For a pursuer like Maria, you might explore, “Does this feeling of panic when you feel someone pulling away feel familiar to you? Was there a time in your life when you had to get very loud to make sure you weren’t forgotten or left behind?” This could connect to an experience with a caregiver who was depressed or inconsistently available.

For a withdrawer like David, you could ask, “This feeling of being a failure, of being flawed at your core when criticized… is that a familiar channel for you? Where else in your life did you learn that the safest thing to do when you felt you’d done something wrong was to disappear and become small?” This might link back to a highly critical parent where any mistake was met with severe disapproval.

This step helps partners move from seeing each other’s behavior as pathological to seeing it as a once-brilliant, now-outdated survival strategy born of pain. It fosters immense compassion.

Framing the Cycle for Emotion Focused Therapy Couples Success

Ultimately, our success in guiding emotion focused therapy couples depends on how well we frame the work. The goal is to get both partners on the same team, with the cycle as their common enemy. When we successfully map the cycle, using their words and experiences, something powerful shifts in the room.

They stop seeing their partner as the problem. The pursuer sees that the withdrawer isn’t shutting down out of malice, but out of a deep and painful sense of shame. The withdrawer sees that the pursuer isn’t attacking them out of anger, but out of a desperate, panicked fear of being alone. This realization is the beginning of de-escalation.

Your role transforms. You are no longer a referee between two warring parties. You are a process consultant, a choreographer helping them learn a new dance. By continuously bringing them back to the cycle map—“Ah, it looks like the cycle is trying to pull you in right now. Can you see it?”—you empower them to recognize the pattern themselves. This externalization gives them a choice. They can either step into the old, painful dance or, together, they can choose to sit this one out and try a new step instead. And that is where the real connection begins.

FAQ

How long does it usually take for a couple to “get” their cycle? This varies significantly based on the couple's capacity for reflection, trauma history, and the severity of the cycle. However, it's common to have a clear, co-constructed map of the negative cycle within 3-5 sessions of focused Stage 1 work. The key isn't just cognitive understanding, but their ability to see it enacted in the therapy room.

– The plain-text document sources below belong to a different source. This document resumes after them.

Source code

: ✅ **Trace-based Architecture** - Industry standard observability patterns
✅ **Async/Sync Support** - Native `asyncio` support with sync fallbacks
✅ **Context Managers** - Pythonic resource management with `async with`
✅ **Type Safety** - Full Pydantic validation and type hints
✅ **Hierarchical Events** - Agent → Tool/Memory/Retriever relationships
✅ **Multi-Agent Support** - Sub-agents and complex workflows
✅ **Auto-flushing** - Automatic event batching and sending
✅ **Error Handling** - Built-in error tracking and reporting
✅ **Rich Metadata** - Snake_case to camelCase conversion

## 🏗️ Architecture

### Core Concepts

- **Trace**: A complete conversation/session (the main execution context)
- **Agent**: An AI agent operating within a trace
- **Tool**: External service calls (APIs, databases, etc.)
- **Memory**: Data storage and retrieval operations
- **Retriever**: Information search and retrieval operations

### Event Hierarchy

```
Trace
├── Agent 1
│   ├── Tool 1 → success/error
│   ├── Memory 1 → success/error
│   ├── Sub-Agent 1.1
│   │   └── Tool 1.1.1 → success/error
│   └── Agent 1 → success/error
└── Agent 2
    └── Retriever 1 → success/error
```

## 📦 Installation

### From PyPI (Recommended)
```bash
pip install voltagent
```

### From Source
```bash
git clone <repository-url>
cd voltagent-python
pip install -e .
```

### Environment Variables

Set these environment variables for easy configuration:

What if both partners are withdrawers? This is known as a “withdraw/withdraw” or “avoidant/avoidant” cycle. It’s less dramatic than the pursue/withdraw dance but just as painful. It often looks like two ships passing in the night—a polite, distant “roommate” marriage. The cycle is one of mutual disengagement in the face of disconnection or potential conflict. The work involves gently exploring the underlying longing for connection that exists beneath the surface for at least one partner, and helping them risk a small, vulnerable reach toward the other.

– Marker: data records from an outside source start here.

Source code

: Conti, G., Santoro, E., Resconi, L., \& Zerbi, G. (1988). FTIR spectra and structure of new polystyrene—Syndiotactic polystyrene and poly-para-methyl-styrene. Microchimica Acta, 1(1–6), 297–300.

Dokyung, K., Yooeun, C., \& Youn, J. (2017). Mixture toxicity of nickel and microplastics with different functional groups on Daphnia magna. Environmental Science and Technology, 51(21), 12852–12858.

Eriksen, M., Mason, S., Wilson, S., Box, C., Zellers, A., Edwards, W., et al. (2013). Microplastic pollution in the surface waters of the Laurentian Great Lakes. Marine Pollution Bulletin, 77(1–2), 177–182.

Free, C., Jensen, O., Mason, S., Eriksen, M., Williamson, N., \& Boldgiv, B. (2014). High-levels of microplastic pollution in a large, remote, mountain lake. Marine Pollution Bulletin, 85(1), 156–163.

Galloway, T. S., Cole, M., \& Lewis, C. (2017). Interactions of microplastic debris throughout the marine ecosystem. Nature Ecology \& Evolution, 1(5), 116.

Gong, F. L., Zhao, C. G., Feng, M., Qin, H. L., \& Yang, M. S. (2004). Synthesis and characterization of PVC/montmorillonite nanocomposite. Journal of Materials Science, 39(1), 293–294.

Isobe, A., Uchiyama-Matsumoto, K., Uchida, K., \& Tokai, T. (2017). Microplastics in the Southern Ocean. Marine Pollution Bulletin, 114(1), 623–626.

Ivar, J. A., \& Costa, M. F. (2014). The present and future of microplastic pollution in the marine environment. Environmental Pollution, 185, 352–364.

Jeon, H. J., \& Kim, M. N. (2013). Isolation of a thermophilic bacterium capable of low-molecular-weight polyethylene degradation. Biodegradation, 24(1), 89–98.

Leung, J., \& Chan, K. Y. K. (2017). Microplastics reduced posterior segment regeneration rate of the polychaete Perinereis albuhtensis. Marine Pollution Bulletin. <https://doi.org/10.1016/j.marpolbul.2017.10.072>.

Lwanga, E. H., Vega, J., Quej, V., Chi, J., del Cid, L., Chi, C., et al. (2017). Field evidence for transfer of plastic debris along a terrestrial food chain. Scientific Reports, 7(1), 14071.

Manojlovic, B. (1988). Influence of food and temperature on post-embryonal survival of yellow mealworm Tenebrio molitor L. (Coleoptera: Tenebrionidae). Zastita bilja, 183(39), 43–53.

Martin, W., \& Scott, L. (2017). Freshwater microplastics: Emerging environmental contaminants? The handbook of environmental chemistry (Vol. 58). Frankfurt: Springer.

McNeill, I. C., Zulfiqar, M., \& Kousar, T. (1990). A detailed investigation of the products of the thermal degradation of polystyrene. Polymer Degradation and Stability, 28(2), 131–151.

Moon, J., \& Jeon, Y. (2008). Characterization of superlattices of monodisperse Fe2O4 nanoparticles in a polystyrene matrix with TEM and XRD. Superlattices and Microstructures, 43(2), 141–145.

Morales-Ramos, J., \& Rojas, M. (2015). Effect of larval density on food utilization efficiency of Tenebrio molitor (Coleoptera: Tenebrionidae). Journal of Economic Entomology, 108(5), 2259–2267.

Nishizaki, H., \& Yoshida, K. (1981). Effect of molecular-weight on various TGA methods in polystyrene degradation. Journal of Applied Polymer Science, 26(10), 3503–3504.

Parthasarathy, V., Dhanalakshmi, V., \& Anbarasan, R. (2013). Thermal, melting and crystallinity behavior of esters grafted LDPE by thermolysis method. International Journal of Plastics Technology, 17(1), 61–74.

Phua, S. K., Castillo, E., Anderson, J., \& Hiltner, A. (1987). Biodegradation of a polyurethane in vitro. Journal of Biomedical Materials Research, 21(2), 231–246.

Can I use cycle mapping with other modalities? Yes, the concept of a negative interaction pattern is central to most systemic couples therapies (e.g., Gottman’s Four Horsemen). You can certainly map the behavioral pattern. However, the unique power of the EFT approach is its focus on vertical descent—linking the behaviors to the secondary reactive emotions, and then to the underlying primary attachment emotions and needs. Without that depth, the map remains a behavioral tool rather than a transformational one.

What's the best resource for learning more about this? For a comprehensive clinical understanding, the foundational text is Dr. Sue Johnson’s The Practice of Emotionally Focused Couple Therapy: Creating Connection. It provides the theoretical underpinnings and detailed transcripts that bring the model to life. For a client-friendly version, Hold Me Tight is an invaluable resource to recommend to couples.